There is a large amount of Australian compliance work being done overseas, and recently there have been cheaper “offshore” offerings by labour hire firms.
These labour hire firms tend to offer a controlled offering, which seems to be accepted in line with the traditional business model some accountants understand and prefer. Newer accounting business model adoptees are ok with the gig economy and having ad-hoc resources available, but the older model adoptees prefer an option that they can own and control. There may be something here about understanding the “value of the firm” as a saleable commodity consisting of employees and clients, but in the new age (with mobile staff and mobile clients) this older business model might not be as suitable.
Leaving the discussion or argument on accounting business models, and possibly any arguments about the controlling nature of accountants, we look at the decision by accounting firm to hire offshore workers in full time engagements.
We’ve always believed in a match between the services required to the services demanded. For accountants, they receive their jobs client by client, and it makes sense for their service requirements to be job by job.
However, accountants seem to be pushing for the ever lower hourly rates, even when it means accepting a full time resource offering. And in accepting a full time resource, the variable input/output moves from being jobs to hours.

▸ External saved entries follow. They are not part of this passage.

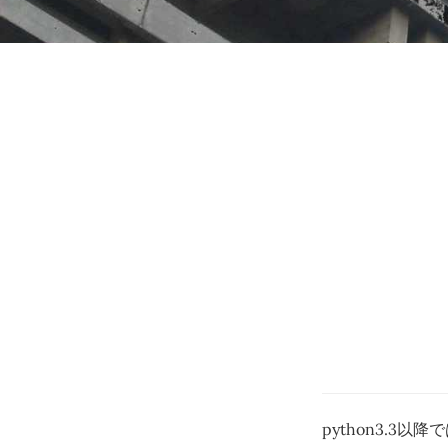
python3.3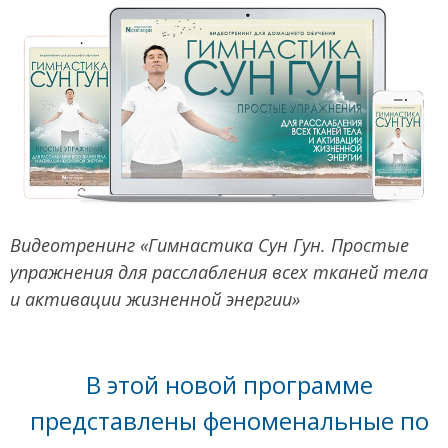
Видеотренинг «Гимнастика Сун Гун. Простые
упражнения для расслабления всех тканей тела
и активации жизненной энергии»
В этой новой программе
представлены феноменальные по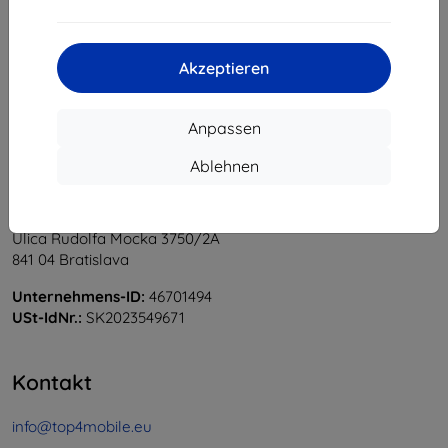
1
-
5
vom ganzen
5
.
«
1
»
Akzeptieren
Anpassen
Ablehnen
Shield-Sk s.r.o.
Ulica Rudolfa Mocka 3750/2A
841 04 Bratislava
Unternehmens-ID:
46701494
USt-IdNr.:
SK2023549671
Kontakt
info@top4mobile.eu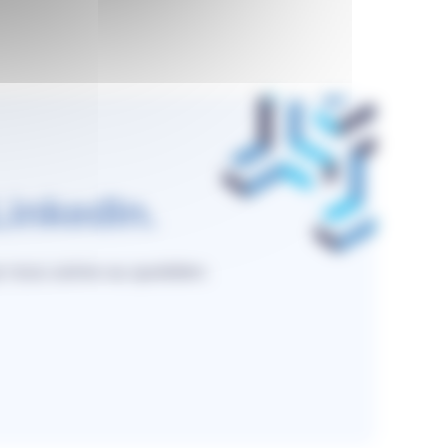
LinkedIn.
i nous anime au quotidien.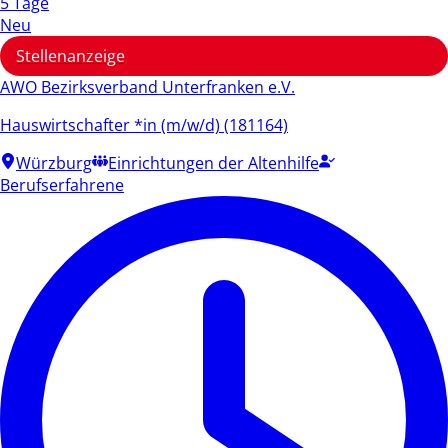
5 Tage
Neu
Stellenanzeige
AWO Bezirksverband Unterfranken e.V.
Hauswirtschafter *in (m/w/d) (181164)
Würzburg
Einrichtungen der Altenhilfe
Berufserfahrene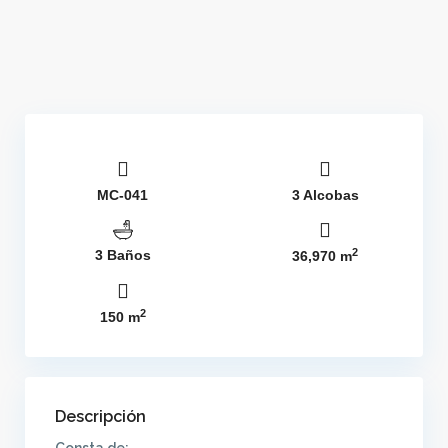
MC-041
3 Alcobas
2
3 Baños
36,970 m
2
150 m
Descripción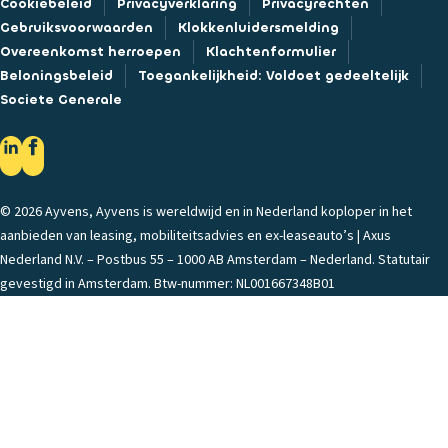
Cookiebeleid
Privacyverklaring
Privacyrechten
Gebruiksvoorwaarden
Klokkenluidersmelding
Overeenkomst herroepen
Klachtenformulier
Beloningsbeleid
Toegankelijkheid: Voldoet gedeeltelijk
Societe Generale
© 2026 Ayvens, Ayvens is wereldwijd en in Nederland koploper in het
aanbieden van leasing, mobiliteitsadvies en ex-leaseauto’s | Axus
Nederland N.V. – Postbus 55 – 1000 AB Amsterdam – Nederland. Statutair
gevestigd in Amsterdam. Btw-nummer: NL001667348B01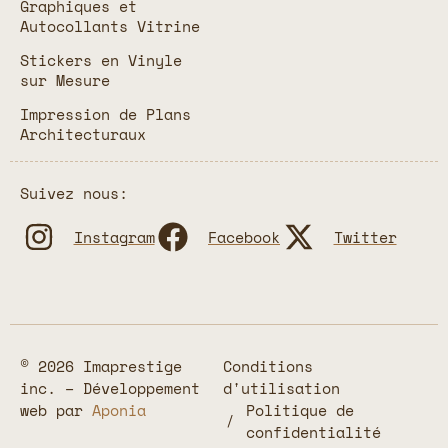
Graphiques et
Autocollants Vitrine
Stickers en Vinyle
sur Mesure
Impression de Plans
Architecturaux
Suivez nous:
Instagram
Facebook
Twitter
© 2026 Imaprestige
Conditions
inc. – Développement
d'utilisation
web par
Aponia
Politique de
confidentialité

So at the same time as the “consultants to the accountants” are telling accountants to value price and throw away their timesheets, the accountants are moving towards hiring full time offshore labour on an hourly basis, and not on a job basis.
This seems strangely incongruent as there are thousands of articles talking about the history of accountants and the 1/10th of an hour being early last century, and the rise of the job economy the way of the future.
So why then are Australian accountants engaging an offshore labour force in a manner inconsistent with the future of all workforces. This seems the question that is stunning the experts. Cost and familiarity seem two obvious explanations. A desire to stick with what is familiar.
It seems in the interim that the productivity of offshore labour is not being aggressively challenged, and to some extent the productivity of Australian labour versus cost is to blame here, but the real comparison should be the productivity of Offshore labour compared to Offshore Outsourced labour. And the reality is that this might not be an achievable comparison, as comparing apples to oranges (hours to jobs) isn’t ever going to give a meaningful comparison.
However, our bet is on developing a highly trained workforce focused on Quality work, and our experience in our offshore market means that we have the ability to reward, retain and remunerate in line with best practices.